Genetic variant classification
All genetic variants in the 10 candidate genes reported in the gnomAD database (v.2.1.1) were classified into five categories, benign, likely benign, uncertain significance, likely pathogenic, and pathogenic, following the 2015 American College of Medical Genetics and Genomics (ACMG)/Association for Molecular Pathology (AMP) standards and guidelines (Richards et al., 2015). Loss-of-function variants of these 10 candidate genes were presumed to be responsible for a congenital hypothyroidism mechanism. The GRCh37/hg19 genomic build was used for all position descriptions. All variants were described according to HGVS variant nomenclature standards (http://varnomen.hgvs.org/) (den Dunnen et al., 2016) and analyzed based on the transcript selected by matched annotation from NCBI and EMBL-EBI (MANE) (https://www.ncbi.nlm.nih.gov/refseq/MANE/) using a Mutalyzer program (https://mutalyzer.nl/). If the genetic variants were not known pathogenic or likely pathogenic variants (PLPV), the null variants (stop-gain, splice site disrupting, or frameshift variants) with flags of low-confidence predicted loss-of-function (pLoF) or pLof flag by loss-of-function transcript effect estimator (LOFTEE, https://github.com/konradjk/loftee) were filtered. For the prediction of variant pathogenicity, multiple in silico software such as REVEL (https://sites.google.com/site/revelgenomics/) (Ghosh, Oak, & Plon, 2017; Ioannidis et al., 2016), GERP++ (http://mendel.stanford.edu/SidowLab/downloads/gerp/) (Davydov et al., 2010), or dbscSNV (https://sites.google.com/site/jpopgen/dbNSFP) (Ghosh et al., 2017; Jian, Boerwinkle, & Liu, 2014) were used. In addition, the ClinVar (https://www.ncbi.nlm.nih.gov/clinvar/) for locus specific databases and the Pfam (https://pfam.xfam.org/) and the InterPro (https://www.ebi.ac.uk/interpro/) for functional domain databases were used.
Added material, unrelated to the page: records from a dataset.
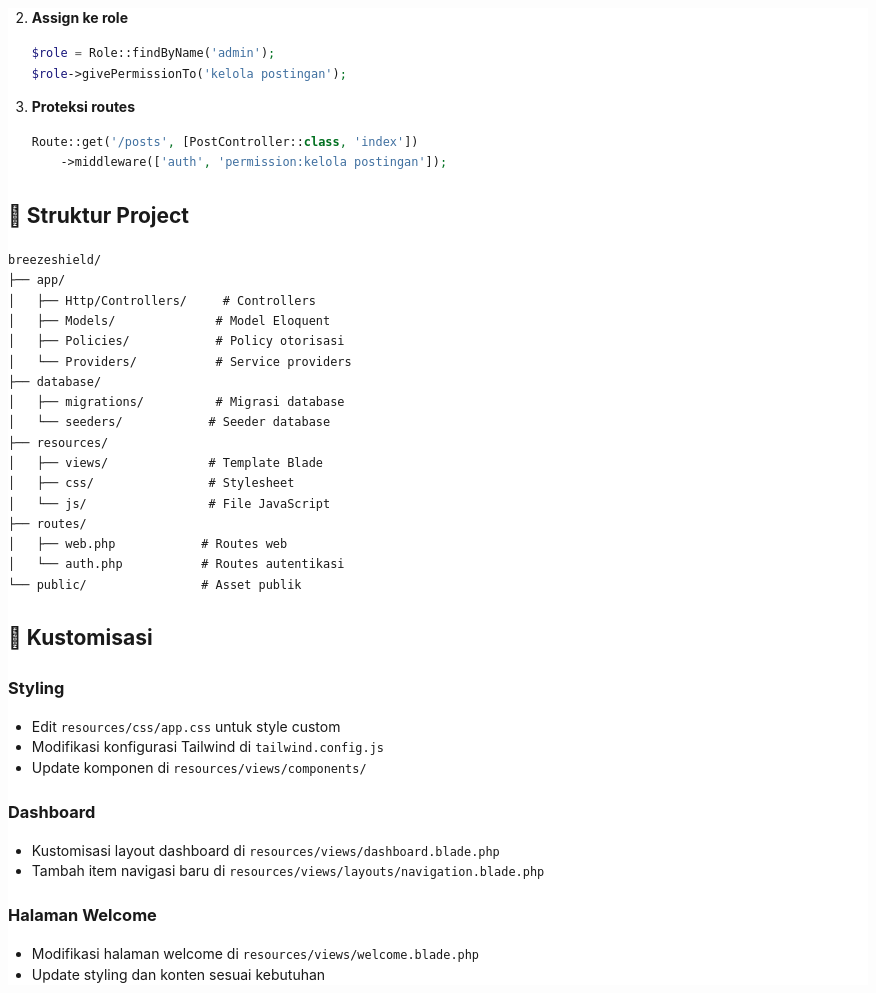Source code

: 2. **Assign ke role**

    ```php
    $role = Role::findByName('admin');
    $role->givePermissionTo('kelola postingan');
    ```

3. **Proteksi routes**
    ```php
    Route::get('/posts', [PostController::class, 'index'])
        ->middleware(['auth', 'permission:kelola postingan']);
    ```

## 📁 Struktur Project

```
breezeshield/
├── app/
│   ├── Http/Controllers/     # Controllers
│   ├── Models/              # Model Eloquent
│   ├── Policies/            # Policy otorisasi
│   └── Providers/           # Service providers
├── database/
│   ├── migrations/          # Migrasi database
│   └── seeders/            # Seeder database
├── resources/
│   ├── views/              # Template Blade
│   ├── css/                # Stylesheet
│   └── js/                 # File JavaScript
├── routes/
│   ├── web.php            # Routes web
│   └── auth.php           # Routes autentikasi
└── public/                # Asset publik
```

## 🔧 Kustomisasi

### Styling

-   Edit `resources/css/app.css` untuk style custom
-   Modifikasi konfigurasi Tailwind di `tailwind.config.js`
-   Update komponen di `resources/views/components/`

### Dashboard

-   Kustomisasi layout dashboard di `resources/views/dashboard.blade.php`
-   Tambah item navigasi baru di `resources/views/layouts/navigation.blade.php`

### Halaman Welcome

-   Modifikasi halaman welcome di `resources/views/welcome.blade.php`
-   Update styling dan konten sesuai kebutuhan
Carrier frequency (CF) and predicted genetic prevalence analysis (pGP)
For CF and pGP analysis, only heterozygous PLPV (not homozygous PLPV) was considered (Hanany et al., 2018; Hanany, Rivolta, & Sharon, 2020). Therefore, the allele frequency of heterozygous PLPV (AFV) and CFV for a variant V were calculated as follows:
\(AF_{V}\) =\(\frac{allele\ count-2*\text{homozygous}\text{\ count}}{\text{allele}\text{\ number}}\)
\(CF_{V}\) =\(\frac{AF_{\text{V\ }}*\ allele\ number\ }{\text{Number\ of\ individuals}}\)= \(2AF_{V}\)
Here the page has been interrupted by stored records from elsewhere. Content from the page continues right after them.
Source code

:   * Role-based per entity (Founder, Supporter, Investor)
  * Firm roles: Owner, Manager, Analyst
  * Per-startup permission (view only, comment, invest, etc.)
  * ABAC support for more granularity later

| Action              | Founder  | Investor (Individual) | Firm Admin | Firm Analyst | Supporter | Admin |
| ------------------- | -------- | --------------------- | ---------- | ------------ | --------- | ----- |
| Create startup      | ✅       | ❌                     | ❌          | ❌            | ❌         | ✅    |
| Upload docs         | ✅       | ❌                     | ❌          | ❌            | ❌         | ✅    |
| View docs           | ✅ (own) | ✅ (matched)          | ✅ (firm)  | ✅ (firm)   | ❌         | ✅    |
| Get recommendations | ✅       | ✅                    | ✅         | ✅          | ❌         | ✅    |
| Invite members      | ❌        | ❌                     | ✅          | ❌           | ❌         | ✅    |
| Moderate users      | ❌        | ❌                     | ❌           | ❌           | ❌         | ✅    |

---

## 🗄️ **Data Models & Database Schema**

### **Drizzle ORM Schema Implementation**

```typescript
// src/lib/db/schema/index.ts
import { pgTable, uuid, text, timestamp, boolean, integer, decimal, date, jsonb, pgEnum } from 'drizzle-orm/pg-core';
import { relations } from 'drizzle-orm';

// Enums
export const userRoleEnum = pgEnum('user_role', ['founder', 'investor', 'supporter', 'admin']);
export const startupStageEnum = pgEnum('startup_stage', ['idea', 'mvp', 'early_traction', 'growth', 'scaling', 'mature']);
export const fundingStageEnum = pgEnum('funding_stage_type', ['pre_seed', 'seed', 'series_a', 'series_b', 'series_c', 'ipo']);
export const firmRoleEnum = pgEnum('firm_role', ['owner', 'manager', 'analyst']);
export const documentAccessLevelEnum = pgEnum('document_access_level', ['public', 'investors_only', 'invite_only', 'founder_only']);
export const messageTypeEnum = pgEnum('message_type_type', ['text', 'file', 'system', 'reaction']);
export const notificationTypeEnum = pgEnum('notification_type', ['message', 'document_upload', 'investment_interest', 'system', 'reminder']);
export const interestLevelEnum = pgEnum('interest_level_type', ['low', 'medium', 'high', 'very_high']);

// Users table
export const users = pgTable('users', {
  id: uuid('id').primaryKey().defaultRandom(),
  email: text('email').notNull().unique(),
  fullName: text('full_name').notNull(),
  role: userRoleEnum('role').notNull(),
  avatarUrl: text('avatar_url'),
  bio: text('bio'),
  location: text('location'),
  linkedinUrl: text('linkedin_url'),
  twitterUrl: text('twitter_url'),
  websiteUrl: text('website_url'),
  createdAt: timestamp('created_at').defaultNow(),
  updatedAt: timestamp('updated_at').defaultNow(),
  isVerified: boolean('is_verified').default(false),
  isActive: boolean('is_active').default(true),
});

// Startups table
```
Where the allele count (number of variant alleles), allele number (number of genotyped alleles = 2 * number of individuals) and homozygous count (number of homozygous individuals) for a variant was provided by gnomAD.
For the CF and pGP in a gene level (CFG and pGPG, respectively), two methods were applied. The first method (method 1) followed CFG and pGPGcalculations as previously described (Hanany et al., 2020) as follows:
\(CF_{G}\) = \(1-\prod_{k=1}^{n}{(1-CF_{V})}\)
\(\text{pGP}_{G}\) =\(\frac{\sum_{k=1}^{n}{{(CF_{V})}_{\text{ik}}{(CF_{V})}_{\text{ik}}}}{4}\)
The second method (method 2) was based on the Hardy–Weinberg equation.
The CFG was calculated as follows:
CFG = \(\sum_{k=1}^{n}{\text{CF}_{V}(k)}\)
Using the Hardy–Weinberg equation (p2 + 2pq + q2 =1), the predicted genetic prevalence of congenital hypothyroidism (q2) as pGPG was calculated as follows:
\begin{equation} CF_{G}=2pq=2\left(1-q\right)q\nonumber \\ \end{equation}\begin{equation} q=\frac{-(-2)-\sqrt{{(-2)}^{2}-4(2*CF_{G})}}{2*2}\nonumber \\ \end{equation}\begin{equation} q^{2}=\ \text{pGP}_{G}=\left(\frac{2-\sqrt{4-(8*CF_{G})}}{4}\right)^{2}\nonumber \\ \end{equation}
Comparison analysis between method 1 and method 2 was performed using linear regression (IBM SPSS statistics version 25, Chicago, IL, USA).
The total pGP, in terms of the proportion of individuals in each ethnic group predicted to be affected by the PLPV in all candidate 10 genes, was calculated as the sum of each pGPG.